Dataset excerpt:

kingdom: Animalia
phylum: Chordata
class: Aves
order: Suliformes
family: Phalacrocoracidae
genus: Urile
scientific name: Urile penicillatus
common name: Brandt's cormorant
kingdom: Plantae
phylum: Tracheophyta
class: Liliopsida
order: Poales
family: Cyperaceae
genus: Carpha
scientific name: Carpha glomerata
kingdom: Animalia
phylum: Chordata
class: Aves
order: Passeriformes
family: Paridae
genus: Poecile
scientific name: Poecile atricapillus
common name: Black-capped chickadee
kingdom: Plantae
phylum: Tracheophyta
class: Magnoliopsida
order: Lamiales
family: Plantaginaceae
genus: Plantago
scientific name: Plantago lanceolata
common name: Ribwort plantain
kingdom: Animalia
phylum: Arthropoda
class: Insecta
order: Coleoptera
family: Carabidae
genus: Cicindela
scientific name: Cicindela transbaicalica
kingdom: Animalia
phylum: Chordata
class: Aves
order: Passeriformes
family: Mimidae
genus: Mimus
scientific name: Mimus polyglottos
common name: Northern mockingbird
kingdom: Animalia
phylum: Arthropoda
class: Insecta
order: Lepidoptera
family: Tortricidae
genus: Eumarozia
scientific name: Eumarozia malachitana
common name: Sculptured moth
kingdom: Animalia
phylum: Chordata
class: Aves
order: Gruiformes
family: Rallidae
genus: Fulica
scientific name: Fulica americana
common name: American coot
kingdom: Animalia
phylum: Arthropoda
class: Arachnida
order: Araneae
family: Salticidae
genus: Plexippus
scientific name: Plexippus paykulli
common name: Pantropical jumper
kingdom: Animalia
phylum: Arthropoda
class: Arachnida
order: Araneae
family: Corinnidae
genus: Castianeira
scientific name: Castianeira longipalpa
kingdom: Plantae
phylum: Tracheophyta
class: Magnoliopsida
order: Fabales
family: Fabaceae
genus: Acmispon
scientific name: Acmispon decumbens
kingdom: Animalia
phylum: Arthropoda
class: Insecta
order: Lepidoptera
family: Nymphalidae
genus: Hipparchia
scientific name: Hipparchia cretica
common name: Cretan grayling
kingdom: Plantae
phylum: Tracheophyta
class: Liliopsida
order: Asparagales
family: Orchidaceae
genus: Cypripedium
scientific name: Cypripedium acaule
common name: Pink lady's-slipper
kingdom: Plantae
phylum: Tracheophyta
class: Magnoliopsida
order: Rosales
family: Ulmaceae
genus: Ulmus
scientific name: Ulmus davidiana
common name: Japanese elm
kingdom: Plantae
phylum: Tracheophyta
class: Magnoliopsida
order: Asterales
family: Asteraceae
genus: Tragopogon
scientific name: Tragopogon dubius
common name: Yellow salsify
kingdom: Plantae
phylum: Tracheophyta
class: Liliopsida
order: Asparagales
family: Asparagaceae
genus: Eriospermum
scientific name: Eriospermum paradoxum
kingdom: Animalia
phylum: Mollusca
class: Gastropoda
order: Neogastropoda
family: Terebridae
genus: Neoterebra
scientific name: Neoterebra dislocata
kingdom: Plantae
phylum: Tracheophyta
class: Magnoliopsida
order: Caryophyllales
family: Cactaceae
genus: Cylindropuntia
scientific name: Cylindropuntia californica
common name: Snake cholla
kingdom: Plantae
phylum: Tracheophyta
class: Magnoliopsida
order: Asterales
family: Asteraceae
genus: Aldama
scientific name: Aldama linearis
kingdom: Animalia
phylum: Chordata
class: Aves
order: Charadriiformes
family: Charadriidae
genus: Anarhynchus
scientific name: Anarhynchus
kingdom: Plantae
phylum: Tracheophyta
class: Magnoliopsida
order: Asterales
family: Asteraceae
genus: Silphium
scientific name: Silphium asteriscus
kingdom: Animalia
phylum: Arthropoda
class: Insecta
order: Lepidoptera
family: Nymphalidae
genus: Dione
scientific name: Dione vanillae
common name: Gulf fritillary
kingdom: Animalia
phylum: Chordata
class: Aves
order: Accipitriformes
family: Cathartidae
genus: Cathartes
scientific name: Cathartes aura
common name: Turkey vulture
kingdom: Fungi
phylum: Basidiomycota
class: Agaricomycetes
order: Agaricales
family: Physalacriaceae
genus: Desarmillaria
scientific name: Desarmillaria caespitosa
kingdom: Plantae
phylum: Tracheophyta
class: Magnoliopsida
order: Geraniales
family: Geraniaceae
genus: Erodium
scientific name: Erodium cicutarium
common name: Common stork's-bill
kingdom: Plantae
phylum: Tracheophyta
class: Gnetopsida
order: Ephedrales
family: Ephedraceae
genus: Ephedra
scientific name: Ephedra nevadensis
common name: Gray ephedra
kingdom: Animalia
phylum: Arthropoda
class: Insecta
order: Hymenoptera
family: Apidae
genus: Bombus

WHAT IS NEEDED: Convert these lines into a JSON list of strings, one string per line, with blank lines left out.

EXERCISE ANSWER:
[
  "kingdom: Animalia",
  "phylum: Chordata",
  "class: Aves",
  "order: Suliformes",
  "family: Phalacrocoracidae",
  "genus: Urile",
  "scientific name: Urile penicillatus",
  "common name: Brandt's cormorant",
  "kingdom: Plantae",
  "phylum: Tracheophyta",
  "class: Liliopsida",
  "order: Poales",
  "family: Cyperaceae",
  "genus: Carpha",
  "scientific name: Carpha glomerata",
  "kingdom: Animalia",
  "phylum: Chordata",
  "class: Aves",
  "order: Passeriformes",
  "family: Paridae",
  "genus: Poecile",
  "scientific name: Poecile atricapillus",
  "common name: Black-capped chickadee",
  "kingdom: Plantae",
  "phylum: Tracheophyta",
  "class: Magnoliopsida",
  "order: Lamiales",
  "family: Plantaginaceae",
  "genus: Plantago",
  "scientific name: Plantago lanceolata",
  "common name: Ribwort plantain",
  "kingdom: Animalia",
  "phylum: Arthropoda",
  "class: Insecta",
  "order: Coleoptera",
  "family: Carabidae",
  "genus: Cicindela",
  "scientific name: Cicindela transbaicalica",
  "kingdom: Animalia",
  "phylum: Chordata",
  "class: Aves",
  "order: Passeriformes",
  "family: Mimidae",
  "genus: Mimus",
  "scientific name: Mimus polyglottos",
  "common name: Northern mockingbird",
  "kingdom: Animalia",
  "phylum: Arthropoda",
  "class: Insecta",
  "order: Lepidoptera",
  "family: Tortricidae",
  "genus: Eumarozia",
  "scientific name: Eumarozia malachitana",
  "common name: Sculptured moth",
  "kingdom: Animalia",
  "phylum: Chordata",
  "class: Aves",
  "order: Gruiformes",
  "family: Rallidae",
  "genus: Fulica",
  "scientific name: Fulica americana",
  "common name: American coot",
  "kingdom: Animalia",
  "phylum: Arthropoda",
  "class: Arachnida",
  "order: Araneae",
  "family: Salticidae",
  "genus: Plexippus",
  "scientific name: Plexippus paykulli",
  "common name: Pantropical jumper",
  "kingdom: Animalia",
  "phylum: Arthropoda",
  "class: Arachnida",
  "order: Araneae",
  "family: Corinnidae",
  "genus: Castianeira",
  "scientific name: Castianeira longipalpa",
  "kingdom: Plantae",
  "phylum: Tracheophyta",
  "class: Magnoliopsida",
  "order: Fabales",
  "family: Fabaceae",
  "genus: Acmispon",
  "scientific name: Acmispon decumbens",
  "kingdom: Animalia",
  "phylum: Arthropoda",
  "class: Insecta",
  "order: Lepidoptera",
  "family: Nymphalidae",
  "genus: Hipparchia",
  "scientific name: Hipparchia cretica",
  "common name: Cretan grayling",
  "kingdom: Plantae",
  "phylum: Tracheophyta",
  "class: Liliopsida",
  "order: Asparagales",
  "family: Orchidaceae",
  "genus: Cypripedium",
  "scientific name: Cypripedium acaule",
  "common name: Pink lady's-slipper",
  "kingdom: Plantae",
  "phylum: Tracheophyta",
  "class: Magnoliopsida",
  "order: Rosales",
  "family: Ulmaceae",
  "genus: Ulmus",
  "scientific name: Ulmus davidiana",
  "common name: Japanese elm",
  "kingdom: Plantae",
  "phylum: Tracheophyta",
  "class: Magnoliopsida",
  "order: Asterales",
  "family: Asteraceae",
  "genus: Tragopogon",
  "scientific name: Tragopogon dubius",
  "common name: Yellow salsify",
  "kingdom: Plantae",
  "phylum: Tracheophyta",
  "class: Liliopsida",
  "order: Asparagales",
  "family: Asparagaceae",
  "genus: Eriospermum",
  "scientific name: Eriospermum paradoxum",
  "kingdom: Animalia",
  "phylum: Mollusca",
  "class: Gastropoda",
  "order: Neogastropoda",
  "family: Terebridae",
  "genus: Neoterebra",
  "scientific name: Neoterebra dislocata",
  "kingdom: Plantae",
  "phylum: Tracheophyta",
  "class: Magnoliopsida",
  "order: Caryophyllales",
  "family: Cactaceae",
  "genus: Cylindropuntia",
  "scientific name: Cylindropuntia californica",
  "common name: Snake cholla",
  "kingdom: Plantae",
  "phylum: Tracheophyta",
  "class: Magnoliopsida",
  "order: Asterales",
  "family: Asteraceae",
  "genus: Aldama",
  "scientific name: Aldama linearis",
  "kingdom: Animalia",
  "phylum: Chordata",
  "class: Aves",
  "order: Charadriiformes",
  "family: Charadriidae",
  "genus: Anarhynchus",
  "scientific name: Anarhynchus",
  "kingdom: Plantae",
  "phylum: Tracheophyta",
  "class: Magnoliopsida",
  "order: Asterales",
  "family: Asteraceae",
  "genus: Silphium",
  "scientific name: Silphium asteriscus",
  "kingdom: Animalia",
  "phylum: Arthropoda",
  "class: Insecta",
  "order: Lepidoptera",
  "family: Nymphalidae",
  "genus: Dione",
  "scientific name: Dione vanillae",
  "common name: Gulf fritillary",
  "kingdom: Animalia",
  "phylum: Chordata",
  "class: Aves",
  "order: Accipitriformes",
  "family: Cathartidae",
  "genus: Cathartes",
  "scientific name: Cathartes aura",
  "common name: Turkey vulture",
  "kingdom: Fungi",
  "phylum: Basidiomycota",
  "class: Agaricomycetes",
  "order: Agaricales",
  "family: Physalacriaceae",
  "genus: Desarmillaria",
  "scientific name: Desarmillaria caespitosa",
  "kingdom: Plantae",
  "phylum: Tracheophyta",
  "class: Magnoliopsida",
  "order: Geraniales",
  "family: Geraniaceae",
  "genus: Erodium",
  "scientific name: Erodium cicutarium",
  "common name: Common stork's-bill",
  "kingdom: Plantae",
  "phylum: Tracheophyta",
  "class: Gnetopsida",
  "order: Ephedrales",
  "family: Ephedraceae",
  "genus: Ephedra",
  "scientific name: Ephedra nevadensis",
  "common name: Gray ephedra",
  "kingdom: Animalia",
  "phylum: Arthropoda",
  "class: Insecta",
  "order: Hymenoptera",
  "family: Apidae",
  "genus: Bombus"
]